BEGIN

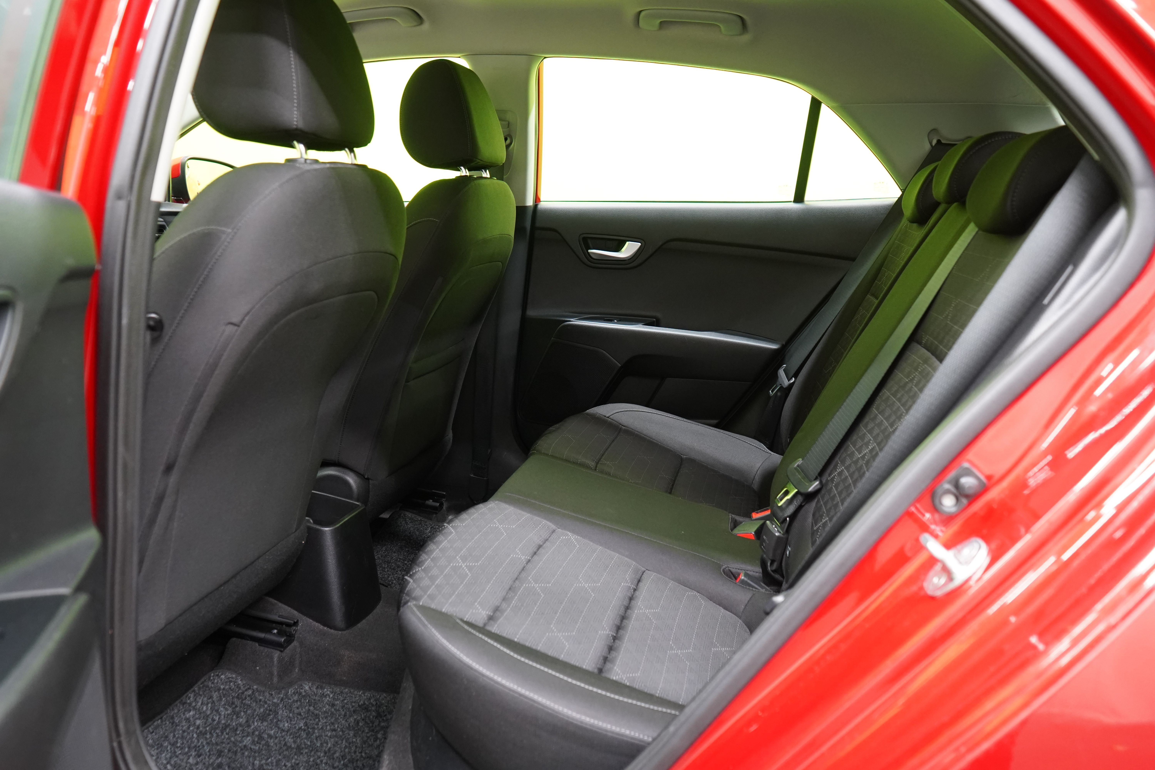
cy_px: 385
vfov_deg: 46.4
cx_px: 578
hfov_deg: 65.5
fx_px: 898
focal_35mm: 28
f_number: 5
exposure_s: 1/20
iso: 3200
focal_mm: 28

END

Assigned task
Retype the line containing "hfov_deg: 65.5" and all the lines after it, ending with the final line of the material, exactly.

Answer to the exercise
hfov_deg: 65.5
fx_px: 898
focal_35mm: 28
f_number: 5
exposure_s: 1/20
iso: 3200
focal_mm: 28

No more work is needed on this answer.